I have a Creative Nomad Muvo NX which I bought when I started running earlier this year. These days, I tend to prefer to run without music, but I still use the Muvo quite a bit. One of its nice features is that while being extremely small, it can still act as a low-quality voice recorder that holds up to eight hours of recordings.
So, just for fun, the other night I stuck it in my pocket when I went to a comedy club. I was curious as to the quality I’d get. After the show, I hooked it up to my car adapter to confirm that the recording worked. It did, and though the quality wasn’t exactly hi-fi, it was decent enough.
When I got home, I went to transfer the file to my computer so that I could touch up the audio. Before I did, I renamed the file. After it was done transferring, I tried to load up the file and was told that it was an unrecognized format.
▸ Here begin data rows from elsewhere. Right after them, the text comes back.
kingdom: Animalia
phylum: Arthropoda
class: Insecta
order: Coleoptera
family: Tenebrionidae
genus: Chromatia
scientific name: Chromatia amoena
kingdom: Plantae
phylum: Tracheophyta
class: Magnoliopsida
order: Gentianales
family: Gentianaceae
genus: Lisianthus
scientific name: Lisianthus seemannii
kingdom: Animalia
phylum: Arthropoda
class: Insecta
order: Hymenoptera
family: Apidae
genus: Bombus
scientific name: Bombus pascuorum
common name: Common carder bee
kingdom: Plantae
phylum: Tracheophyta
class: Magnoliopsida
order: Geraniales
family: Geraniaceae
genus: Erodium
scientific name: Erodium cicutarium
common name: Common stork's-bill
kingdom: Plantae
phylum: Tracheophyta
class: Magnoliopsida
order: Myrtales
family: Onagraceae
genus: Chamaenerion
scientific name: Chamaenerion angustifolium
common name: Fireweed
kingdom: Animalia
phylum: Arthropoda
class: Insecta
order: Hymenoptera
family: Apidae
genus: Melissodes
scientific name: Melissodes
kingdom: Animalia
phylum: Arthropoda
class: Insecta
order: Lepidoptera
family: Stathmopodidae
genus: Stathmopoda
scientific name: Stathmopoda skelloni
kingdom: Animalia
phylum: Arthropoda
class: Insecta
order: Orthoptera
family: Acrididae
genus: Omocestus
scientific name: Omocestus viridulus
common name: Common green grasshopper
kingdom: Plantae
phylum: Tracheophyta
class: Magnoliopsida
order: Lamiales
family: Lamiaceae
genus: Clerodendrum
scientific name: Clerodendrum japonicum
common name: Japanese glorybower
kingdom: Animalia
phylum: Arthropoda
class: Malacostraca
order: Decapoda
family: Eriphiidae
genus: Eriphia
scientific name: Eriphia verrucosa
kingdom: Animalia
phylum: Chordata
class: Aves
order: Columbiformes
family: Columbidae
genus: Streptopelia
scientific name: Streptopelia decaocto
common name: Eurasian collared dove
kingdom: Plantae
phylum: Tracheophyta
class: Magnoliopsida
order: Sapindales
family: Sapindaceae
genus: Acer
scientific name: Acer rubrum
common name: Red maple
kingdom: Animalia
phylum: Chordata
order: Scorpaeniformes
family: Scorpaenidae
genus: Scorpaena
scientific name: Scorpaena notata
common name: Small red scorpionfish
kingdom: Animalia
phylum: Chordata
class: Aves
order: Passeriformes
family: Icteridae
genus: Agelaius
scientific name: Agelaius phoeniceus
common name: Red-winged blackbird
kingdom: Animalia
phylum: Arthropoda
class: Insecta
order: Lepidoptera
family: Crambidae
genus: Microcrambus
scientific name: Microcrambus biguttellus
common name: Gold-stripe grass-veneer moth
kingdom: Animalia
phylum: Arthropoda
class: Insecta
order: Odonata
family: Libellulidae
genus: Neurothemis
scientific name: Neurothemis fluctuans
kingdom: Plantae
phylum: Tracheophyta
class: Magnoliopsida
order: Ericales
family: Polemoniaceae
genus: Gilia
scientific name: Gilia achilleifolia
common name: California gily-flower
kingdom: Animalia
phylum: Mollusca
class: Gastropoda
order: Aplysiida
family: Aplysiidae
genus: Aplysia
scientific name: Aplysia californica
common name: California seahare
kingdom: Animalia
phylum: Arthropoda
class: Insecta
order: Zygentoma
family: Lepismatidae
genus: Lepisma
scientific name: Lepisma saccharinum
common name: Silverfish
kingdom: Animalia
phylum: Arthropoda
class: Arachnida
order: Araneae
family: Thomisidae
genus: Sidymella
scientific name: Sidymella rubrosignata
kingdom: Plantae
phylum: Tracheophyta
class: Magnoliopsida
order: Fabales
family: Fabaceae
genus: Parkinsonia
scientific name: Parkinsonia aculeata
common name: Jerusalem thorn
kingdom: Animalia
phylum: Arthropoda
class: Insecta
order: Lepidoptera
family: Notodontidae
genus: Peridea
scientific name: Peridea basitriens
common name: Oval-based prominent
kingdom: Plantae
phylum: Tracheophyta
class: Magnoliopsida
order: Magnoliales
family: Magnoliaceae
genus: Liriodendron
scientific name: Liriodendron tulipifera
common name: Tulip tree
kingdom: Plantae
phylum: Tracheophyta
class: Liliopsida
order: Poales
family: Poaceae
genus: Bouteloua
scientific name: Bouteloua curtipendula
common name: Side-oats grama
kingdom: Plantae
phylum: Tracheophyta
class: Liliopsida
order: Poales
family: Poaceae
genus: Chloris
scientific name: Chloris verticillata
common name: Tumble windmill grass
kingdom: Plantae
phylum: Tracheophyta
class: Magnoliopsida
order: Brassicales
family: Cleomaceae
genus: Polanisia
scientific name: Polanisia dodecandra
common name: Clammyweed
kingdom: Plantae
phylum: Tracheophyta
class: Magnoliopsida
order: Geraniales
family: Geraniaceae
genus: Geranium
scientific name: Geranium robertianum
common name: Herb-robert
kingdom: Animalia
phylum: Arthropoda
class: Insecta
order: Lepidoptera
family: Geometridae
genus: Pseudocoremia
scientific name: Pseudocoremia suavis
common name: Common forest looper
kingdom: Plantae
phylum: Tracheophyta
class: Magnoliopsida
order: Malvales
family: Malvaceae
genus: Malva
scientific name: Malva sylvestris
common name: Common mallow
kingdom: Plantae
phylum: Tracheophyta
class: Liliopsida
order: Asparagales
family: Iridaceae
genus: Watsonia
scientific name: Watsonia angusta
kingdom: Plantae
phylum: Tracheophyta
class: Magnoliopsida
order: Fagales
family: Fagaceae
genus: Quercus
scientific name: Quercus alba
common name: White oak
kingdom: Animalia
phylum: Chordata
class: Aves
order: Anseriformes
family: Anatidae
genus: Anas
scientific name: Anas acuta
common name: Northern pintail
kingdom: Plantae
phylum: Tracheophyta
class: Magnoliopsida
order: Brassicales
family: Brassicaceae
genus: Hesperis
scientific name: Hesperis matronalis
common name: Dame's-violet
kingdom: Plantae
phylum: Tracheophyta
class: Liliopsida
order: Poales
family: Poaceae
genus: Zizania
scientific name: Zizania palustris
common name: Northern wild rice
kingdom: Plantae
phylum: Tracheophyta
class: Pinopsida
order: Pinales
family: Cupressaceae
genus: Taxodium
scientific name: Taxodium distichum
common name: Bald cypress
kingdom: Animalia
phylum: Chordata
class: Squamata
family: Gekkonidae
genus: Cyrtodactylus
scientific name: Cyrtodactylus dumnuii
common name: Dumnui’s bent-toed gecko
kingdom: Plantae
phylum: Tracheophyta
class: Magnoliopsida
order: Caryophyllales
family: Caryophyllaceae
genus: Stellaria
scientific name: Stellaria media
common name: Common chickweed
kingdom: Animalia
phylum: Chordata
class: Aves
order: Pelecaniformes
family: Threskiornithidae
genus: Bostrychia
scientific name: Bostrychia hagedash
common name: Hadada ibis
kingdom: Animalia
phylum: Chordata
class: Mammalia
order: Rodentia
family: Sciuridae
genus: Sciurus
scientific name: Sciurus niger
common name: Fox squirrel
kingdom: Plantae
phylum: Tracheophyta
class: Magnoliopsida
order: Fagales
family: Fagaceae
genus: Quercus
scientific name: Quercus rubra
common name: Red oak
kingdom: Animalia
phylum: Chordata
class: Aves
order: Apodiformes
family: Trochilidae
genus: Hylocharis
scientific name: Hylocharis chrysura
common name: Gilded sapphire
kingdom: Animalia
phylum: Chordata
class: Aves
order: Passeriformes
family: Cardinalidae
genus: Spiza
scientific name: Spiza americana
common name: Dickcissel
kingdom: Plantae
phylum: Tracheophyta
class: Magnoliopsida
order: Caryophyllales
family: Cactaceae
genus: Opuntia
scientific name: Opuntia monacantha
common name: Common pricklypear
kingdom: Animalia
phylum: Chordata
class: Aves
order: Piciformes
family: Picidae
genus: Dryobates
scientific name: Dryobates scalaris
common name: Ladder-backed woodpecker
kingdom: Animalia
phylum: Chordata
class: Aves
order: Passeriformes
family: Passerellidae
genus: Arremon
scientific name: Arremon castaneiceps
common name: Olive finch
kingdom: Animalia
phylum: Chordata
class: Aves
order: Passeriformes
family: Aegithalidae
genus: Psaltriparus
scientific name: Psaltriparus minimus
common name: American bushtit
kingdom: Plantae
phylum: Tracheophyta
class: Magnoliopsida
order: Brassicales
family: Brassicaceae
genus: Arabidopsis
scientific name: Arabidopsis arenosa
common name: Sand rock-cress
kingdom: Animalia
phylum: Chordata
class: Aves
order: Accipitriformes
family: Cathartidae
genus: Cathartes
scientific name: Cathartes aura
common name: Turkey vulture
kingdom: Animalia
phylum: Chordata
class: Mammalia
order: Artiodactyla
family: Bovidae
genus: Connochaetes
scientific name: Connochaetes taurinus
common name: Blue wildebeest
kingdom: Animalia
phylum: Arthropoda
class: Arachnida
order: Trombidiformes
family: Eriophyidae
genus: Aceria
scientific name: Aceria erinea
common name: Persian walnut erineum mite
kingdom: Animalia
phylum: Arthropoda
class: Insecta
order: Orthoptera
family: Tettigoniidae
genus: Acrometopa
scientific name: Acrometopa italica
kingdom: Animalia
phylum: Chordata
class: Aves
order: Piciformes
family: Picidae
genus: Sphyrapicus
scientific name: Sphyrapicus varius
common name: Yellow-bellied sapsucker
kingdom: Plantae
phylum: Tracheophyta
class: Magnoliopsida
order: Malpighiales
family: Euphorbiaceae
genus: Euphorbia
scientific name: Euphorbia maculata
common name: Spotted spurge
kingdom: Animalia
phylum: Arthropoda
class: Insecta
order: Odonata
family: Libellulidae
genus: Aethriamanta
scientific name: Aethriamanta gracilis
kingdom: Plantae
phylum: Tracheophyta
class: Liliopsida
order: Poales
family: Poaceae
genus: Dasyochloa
I couldn’t listen to it, I could edit it, nothing. I tried a bunch of different programs to try and fix the corrupted WAV file, restore deleted versions of the file, and even edit the file directly with a hex editor. Nothing worked.
Enter the kind Gordon Gidluck, who wrote wavscript. After using a trial version of his program without success, he said to go ahead and send the file to him and he’d take a look at it. Turns out someone else had this very problem a couple weeks earlier. The problem: a single byte, the first one, out of a 30 megabyte file, was wrong. Since it was the first byte the file, it ended up corrupting the header. So, I went back into the hex editor, changed the first byte in the file and everything magically started working.
So, if you have a Muvo and the file gets corrupted, then now you know how to fix it. The Ping’s all about sharing knowledge, after all.